Ford buys scooter-sharing service Spin as it looks to expand beyond cars

Spin Scooter

Ford has acquired scooter-sharing company Spin. It’s the latest effort by the Blue Oval to expand beyond making and selling cars and into other forms of transportation. The acquisition launches Ford into a prominent position in scooter sharing, which has exploded in popularity over the last year. Spin currently operates in 13 cities and campuses across the United States, according to Ford.

San Francisco-based Spin is one of many companies offering dockless scooter sharing. Similar to companies like Bird and Lime, Spin’s scooters can be picked up or dropped off anywhere. That means riders don’t have to go to designated stations, which makes things more convenient. But the tendency for scooters to be scattered along sidewalks and in entryways hasn’t helped the public perception of scooter-sharing services. Ford argues that Spin takes a less-antagonistic approach than other companies.

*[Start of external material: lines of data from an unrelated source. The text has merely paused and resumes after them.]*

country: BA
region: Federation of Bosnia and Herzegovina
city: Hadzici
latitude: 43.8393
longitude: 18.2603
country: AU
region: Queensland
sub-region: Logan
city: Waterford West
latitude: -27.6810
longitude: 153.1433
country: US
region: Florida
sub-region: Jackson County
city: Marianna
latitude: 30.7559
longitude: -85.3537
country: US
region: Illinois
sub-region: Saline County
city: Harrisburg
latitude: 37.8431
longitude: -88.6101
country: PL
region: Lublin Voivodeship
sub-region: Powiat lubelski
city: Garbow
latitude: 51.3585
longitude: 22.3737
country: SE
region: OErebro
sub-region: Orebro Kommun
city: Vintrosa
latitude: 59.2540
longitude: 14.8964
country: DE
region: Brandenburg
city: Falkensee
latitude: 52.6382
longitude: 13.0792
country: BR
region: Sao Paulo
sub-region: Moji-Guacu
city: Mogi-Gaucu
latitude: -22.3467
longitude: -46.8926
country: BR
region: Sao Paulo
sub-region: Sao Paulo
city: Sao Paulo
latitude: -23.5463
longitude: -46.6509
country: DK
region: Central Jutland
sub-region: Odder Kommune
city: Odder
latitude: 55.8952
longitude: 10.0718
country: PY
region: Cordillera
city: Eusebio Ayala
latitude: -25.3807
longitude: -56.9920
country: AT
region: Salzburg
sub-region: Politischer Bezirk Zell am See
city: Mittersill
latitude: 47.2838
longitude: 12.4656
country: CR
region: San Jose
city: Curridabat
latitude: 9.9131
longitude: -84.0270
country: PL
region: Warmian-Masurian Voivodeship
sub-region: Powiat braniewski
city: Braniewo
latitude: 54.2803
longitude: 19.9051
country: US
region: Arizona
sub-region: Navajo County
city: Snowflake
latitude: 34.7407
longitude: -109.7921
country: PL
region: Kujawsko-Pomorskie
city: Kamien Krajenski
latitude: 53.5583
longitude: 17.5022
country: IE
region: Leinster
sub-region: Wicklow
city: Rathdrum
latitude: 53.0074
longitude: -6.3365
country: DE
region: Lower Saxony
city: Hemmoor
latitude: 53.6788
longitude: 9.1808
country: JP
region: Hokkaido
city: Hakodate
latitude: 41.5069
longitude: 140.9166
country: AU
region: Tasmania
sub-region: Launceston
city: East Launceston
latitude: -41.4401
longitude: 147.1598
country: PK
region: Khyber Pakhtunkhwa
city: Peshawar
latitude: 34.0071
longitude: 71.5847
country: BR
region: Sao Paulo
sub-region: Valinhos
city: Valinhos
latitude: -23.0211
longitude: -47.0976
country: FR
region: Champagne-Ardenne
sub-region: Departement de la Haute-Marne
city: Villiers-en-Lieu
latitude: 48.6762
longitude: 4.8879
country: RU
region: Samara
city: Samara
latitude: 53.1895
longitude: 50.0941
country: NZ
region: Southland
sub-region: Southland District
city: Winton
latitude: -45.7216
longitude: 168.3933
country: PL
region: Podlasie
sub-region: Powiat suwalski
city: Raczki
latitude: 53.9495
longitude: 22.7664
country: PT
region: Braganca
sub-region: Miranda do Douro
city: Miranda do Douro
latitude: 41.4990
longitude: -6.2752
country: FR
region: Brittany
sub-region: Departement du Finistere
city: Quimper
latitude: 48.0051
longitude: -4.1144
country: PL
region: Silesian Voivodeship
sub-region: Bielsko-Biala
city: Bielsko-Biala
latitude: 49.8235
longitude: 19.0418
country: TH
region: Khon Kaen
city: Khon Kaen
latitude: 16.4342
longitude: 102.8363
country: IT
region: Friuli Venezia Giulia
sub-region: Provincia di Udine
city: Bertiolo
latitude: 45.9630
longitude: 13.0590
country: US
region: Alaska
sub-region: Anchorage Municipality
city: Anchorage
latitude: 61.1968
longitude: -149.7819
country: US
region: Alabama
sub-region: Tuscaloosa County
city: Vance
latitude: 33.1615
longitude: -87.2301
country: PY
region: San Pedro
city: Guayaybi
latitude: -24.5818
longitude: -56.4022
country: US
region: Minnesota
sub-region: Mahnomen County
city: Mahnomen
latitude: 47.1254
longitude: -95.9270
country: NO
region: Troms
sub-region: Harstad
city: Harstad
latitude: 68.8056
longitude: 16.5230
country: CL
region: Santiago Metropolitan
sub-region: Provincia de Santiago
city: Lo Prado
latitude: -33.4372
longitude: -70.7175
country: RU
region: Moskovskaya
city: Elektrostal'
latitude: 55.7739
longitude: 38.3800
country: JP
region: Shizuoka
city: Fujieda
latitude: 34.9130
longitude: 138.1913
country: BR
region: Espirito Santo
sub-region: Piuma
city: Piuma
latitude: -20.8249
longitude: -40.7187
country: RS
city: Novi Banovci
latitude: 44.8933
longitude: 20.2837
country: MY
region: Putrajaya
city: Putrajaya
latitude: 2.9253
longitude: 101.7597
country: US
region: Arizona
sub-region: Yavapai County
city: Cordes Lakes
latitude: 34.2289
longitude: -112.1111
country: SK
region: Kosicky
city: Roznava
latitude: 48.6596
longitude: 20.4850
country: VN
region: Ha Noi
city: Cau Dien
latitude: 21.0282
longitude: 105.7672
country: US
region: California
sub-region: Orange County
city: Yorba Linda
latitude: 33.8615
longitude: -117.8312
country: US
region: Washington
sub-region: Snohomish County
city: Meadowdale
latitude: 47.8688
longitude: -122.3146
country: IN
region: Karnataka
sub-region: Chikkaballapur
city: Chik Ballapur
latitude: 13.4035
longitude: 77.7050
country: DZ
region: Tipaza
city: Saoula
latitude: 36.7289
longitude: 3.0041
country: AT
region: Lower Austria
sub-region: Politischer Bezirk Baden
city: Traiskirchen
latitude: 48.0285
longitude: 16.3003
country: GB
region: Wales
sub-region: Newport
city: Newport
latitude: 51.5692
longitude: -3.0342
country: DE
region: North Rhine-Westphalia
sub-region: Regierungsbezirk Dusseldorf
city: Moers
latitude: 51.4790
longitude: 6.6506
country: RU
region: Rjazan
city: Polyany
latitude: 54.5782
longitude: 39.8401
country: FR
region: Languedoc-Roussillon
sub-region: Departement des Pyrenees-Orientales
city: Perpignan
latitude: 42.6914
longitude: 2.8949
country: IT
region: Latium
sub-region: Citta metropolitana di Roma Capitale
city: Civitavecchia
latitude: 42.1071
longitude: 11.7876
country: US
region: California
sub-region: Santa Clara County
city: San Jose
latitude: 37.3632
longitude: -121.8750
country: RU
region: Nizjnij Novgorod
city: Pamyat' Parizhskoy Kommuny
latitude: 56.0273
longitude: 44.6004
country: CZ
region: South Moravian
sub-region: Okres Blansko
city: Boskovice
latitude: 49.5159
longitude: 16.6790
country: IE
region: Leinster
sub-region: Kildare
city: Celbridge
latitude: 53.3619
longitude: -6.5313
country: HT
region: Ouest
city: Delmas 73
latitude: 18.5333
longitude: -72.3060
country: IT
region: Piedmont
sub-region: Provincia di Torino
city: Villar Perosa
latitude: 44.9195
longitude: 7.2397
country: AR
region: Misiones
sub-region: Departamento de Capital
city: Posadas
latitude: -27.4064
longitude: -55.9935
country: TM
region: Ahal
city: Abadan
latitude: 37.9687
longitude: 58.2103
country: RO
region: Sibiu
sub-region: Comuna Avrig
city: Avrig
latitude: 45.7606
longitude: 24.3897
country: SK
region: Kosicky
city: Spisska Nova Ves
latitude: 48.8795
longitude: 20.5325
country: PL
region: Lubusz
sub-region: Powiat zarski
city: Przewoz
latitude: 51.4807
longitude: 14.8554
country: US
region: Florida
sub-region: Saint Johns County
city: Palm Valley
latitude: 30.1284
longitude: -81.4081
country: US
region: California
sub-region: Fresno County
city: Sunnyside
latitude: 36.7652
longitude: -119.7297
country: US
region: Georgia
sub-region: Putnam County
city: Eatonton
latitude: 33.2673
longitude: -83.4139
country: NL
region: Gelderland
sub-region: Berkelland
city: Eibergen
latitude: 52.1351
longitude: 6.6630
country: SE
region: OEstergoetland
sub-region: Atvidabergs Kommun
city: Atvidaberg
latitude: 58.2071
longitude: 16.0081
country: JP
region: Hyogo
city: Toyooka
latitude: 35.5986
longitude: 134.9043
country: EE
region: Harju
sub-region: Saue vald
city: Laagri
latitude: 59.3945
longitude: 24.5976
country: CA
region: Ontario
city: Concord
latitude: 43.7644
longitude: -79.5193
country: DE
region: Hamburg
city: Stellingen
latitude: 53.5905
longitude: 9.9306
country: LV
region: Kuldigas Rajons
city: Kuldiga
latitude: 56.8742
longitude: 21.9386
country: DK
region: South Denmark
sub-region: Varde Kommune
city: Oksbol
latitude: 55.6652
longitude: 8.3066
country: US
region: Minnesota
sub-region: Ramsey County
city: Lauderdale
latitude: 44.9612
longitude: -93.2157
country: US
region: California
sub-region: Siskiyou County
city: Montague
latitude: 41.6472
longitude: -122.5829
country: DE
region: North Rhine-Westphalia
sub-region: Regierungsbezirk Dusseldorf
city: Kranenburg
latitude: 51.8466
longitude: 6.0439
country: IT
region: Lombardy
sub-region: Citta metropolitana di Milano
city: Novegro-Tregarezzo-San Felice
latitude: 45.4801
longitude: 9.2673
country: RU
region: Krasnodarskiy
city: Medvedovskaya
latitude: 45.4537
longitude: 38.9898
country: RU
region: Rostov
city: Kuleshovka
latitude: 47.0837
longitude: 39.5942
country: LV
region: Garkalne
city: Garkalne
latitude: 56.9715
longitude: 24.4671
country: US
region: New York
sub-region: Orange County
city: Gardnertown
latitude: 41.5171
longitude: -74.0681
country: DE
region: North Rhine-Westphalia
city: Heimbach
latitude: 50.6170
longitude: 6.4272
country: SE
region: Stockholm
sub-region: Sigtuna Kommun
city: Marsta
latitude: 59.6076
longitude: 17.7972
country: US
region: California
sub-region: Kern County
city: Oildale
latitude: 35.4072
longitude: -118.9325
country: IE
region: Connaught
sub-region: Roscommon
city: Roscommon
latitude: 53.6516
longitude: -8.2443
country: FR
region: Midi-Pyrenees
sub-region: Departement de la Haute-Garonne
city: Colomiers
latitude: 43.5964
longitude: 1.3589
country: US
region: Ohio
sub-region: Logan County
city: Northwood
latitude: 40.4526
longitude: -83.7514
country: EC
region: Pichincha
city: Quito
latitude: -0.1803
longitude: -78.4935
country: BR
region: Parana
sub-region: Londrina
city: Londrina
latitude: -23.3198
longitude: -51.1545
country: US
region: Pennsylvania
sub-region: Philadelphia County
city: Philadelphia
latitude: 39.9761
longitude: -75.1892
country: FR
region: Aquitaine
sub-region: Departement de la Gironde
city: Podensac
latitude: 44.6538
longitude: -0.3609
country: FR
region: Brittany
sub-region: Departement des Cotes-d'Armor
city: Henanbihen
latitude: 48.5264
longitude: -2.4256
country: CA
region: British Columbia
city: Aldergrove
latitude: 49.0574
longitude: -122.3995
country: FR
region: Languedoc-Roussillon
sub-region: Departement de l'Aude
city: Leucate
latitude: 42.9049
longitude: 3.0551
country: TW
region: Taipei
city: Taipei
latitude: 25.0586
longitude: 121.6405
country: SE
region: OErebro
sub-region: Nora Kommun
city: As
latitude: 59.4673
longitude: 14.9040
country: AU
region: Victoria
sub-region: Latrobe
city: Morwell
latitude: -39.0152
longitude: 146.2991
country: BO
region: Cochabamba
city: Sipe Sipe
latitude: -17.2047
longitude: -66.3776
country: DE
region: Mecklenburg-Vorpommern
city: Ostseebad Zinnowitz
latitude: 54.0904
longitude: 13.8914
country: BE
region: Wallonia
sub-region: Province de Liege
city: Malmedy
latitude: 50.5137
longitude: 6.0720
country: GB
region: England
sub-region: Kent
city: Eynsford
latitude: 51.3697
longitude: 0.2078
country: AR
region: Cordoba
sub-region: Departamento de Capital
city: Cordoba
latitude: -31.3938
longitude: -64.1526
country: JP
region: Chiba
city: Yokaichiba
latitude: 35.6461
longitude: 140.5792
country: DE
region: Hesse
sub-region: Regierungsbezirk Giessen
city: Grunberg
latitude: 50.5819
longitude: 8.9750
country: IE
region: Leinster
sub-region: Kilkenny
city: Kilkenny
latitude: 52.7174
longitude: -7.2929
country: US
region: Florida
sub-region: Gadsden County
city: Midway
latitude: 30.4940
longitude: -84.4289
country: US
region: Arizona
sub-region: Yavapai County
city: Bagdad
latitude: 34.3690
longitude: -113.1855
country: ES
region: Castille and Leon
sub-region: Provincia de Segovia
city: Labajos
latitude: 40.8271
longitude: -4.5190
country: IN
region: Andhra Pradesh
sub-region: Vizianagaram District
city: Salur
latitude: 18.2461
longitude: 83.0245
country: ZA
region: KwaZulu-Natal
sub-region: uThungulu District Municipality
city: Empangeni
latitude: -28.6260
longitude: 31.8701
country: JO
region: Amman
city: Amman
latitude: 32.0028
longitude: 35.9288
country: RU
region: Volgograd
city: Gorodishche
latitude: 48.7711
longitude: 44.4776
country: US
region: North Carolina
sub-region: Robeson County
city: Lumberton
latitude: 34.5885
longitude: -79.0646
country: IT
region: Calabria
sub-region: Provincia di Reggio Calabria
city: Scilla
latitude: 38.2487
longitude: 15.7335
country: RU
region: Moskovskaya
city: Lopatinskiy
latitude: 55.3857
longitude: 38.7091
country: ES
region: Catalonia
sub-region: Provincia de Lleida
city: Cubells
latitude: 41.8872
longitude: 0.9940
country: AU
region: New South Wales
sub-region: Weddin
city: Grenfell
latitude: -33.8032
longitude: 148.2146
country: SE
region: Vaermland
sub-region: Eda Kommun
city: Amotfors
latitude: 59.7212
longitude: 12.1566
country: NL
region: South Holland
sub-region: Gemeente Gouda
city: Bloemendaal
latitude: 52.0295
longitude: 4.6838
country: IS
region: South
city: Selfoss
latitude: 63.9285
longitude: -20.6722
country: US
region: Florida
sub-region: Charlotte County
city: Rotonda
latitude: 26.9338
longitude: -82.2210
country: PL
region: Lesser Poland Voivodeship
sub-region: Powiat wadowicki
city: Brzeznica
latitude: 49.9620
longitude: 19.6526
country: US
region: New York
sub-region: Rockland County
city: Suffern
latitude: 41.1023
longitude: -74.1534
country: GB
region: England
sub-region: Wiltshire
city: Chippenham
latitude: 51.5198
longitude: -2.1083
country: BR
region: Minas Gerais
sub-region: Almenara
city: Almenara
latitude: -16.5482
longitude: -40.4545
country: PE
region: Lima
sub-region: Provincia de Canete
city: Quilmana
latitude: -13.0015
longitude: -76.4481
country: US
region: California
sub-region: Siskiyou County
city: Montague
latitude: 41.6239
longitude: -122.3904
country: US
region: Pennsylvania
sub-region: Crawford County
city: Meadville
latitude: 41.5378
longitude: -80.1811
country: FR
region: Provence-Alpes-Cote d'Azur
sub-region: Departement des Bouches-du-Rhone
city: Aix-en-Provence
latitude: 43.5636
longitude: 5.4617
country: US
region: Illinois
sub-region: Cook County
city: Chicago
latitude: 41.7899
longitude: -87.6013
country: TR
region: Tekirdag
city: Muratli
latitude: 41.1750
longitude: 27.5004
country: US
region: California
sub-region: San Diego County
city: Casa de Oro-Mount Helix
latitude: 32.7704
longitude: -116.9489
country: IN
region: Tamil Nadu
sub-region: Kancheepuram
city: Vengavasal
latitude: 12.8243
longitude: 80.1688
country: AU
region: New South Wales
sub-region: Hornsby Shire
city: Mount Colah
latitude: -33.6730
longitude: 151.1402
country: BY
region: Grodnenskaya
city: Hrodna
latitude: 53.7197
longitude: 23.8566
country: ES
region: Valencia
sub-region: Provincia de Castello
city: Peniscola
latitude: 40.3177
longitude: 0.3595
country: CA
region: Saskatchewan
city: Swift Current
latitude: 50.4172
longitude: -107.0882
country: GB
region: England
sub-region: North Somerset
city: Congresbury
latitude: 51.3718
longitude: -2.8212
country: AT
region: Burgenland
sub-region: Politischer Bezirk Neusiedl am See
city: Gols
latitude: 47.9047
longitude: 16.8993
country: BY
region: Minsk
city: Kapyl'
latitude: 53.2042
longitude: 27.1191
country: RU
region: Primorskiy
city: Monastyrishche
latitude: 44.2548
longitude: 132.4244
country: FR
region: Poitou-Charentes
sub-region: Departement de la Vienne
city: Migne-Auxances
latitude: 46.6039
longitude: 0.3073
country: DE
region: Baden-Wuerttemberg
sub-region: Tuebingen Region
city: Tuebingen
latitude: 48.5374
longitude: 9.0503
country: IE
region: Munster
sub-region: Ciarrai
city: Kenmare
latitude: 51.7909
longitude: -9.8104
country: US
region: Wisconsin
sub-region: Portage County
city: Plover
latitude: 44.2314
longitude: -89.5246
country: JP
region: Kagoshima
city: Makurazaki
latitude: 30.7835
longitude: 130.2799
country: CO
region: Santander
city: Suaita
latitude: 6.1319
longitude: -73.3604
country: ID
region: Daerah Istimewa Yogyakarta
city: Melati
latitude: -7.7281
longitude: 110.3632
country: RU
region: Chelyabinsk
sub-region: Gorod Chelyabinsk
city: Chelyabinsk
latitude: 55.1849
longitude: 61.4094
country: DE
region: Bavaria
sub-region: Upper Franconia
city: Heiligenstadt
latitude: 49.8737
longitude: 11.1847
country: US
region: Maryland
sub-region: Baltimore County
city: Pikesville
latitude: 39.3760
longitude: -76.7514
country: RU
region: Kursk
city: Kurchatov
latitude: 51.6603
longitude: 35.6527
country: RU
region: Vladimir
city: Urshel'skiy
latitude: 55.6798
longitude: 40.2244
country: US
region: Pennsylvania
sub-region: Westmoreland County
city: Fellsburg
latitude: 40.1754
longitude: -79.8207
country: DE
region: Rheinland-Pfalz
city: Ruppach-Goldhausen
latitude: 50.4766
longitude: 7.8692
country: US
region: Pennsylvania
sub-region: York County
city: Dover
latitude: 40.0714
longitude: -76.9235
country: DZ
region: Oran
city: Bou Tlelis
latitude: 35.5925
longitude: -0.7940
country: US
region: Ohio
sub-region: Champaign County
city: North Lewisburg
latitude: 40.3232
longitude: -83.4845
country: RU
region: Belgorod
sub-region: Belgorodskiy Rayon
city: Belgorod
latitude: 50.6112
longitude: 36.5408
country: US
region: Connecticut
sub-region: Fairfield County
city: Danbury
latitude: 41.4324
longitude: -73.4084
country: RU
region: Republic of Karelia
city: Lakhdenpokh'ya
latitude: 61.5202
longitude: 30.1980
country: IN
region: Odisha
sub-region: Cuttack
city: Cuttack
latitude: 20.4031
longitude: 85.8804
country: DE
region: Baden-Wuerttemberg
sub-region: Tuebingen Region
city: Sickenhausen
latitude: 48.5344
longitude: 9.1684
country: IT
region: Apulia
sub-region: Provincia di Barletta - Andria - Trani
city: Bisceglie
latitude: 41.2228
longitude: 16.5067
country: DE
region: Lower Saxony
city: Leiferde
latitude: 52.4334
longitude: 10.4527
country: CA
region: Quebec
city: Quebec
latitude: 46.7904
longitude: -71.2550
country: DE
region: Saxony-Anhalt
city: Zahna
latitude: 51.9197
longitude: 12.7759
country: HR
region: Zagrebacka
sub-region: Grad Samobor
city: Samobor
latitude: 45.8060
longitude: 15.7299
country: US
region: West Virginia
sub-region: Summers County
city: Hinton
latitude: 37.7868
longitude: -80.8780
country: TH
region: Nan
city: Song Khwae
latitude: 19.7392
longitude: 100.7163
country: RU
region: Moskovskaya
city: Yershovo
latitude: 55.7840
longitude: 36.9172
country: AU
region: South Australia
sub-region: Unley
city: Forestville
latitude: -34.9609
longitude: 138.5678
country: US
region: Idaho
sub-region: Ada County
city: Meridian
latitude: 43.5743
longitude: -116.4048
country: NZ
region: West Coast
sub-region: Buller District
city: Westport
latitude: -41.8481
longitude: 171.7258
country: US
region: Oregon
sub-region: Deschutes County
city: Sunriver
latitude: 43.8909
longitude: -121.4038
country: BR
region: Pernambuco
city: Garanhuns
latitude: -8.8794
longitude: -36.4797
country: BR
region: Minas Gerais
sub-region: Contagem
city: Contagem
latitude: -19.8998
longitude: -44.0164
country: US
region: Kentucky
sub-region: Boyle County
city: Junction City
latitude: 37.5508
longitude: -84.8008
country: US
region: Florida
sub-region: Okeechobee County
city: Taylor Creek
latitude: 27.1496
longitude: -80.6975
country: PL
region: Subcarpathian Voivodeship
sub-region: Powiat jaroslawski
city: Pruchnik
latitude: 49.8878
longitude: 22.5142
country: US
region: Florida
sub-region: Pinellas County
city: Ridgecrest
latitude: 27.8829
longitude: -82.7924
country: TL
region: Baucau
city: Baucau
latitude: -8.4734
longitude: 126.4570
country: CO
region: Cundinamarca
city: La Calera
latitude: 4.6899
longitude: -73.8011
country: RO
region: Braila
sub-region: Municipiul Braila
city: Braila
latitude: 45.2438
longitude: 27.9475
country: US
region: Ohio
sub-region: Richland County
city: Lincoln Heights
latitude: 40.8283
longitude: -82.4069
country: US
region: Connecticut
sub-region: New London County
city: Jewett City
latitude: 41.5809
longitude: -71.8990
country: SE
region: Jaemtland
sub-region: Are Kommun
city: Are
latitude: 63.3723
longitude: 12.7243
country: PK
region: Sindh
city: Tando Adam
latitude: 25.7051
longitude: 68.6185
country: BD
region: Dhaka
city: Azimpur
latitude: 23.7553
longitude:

“Spin is committed to working hand in

hand with cities and universities,” Sunny Madra, vice president of Ford X, the automaker’s mobility service unit, wrote in a blog post. “They do not launch without permission; they share usage data with cities; and they work with local officials and university campuses to design educational tools around parking and riding rules.”

Renting electric scooters has quickly grown into a big business. Bird and Lime are attracting significant investment and steadily expanding their operations. The concept has also attracted Uber and Lyft, which are looking to expand beyond their core ridesharing businesses. Uber and Lyft recently deployed their first scooters in Santa Monica, California, and Denver, respectively.

Even if there’s money to be made, renting two-wheeled vehicles still seems like a big pivot from selling four-wheeled vehicles. So what does Ford see in scooter sharing?

Ford has already dabbled in transportation services that offer an alternative to cars. The automaker slapped its name on the GoBike bike-sharing service, which is operated by Lyft-owned Motivate. In 2015, Ford also launched a project called Info Cycle that equipped bicycles with data-gathering sensors, and it continues to experiment with sharing services like the Chariot shuttle service.

This multipronged approach to transportation is part of Ford’s long-term strategy, Madra said. In cities, scooters allow people to circumvent issues like traffic congestion and parking, he noted, and are inexpensive to use (Spin scooters cost $1.00 to rent plus 15 cents per minute of use). Madra said services like scooter sharing will complement Ford’s car business, which includes the ongoing development of self-driving cars.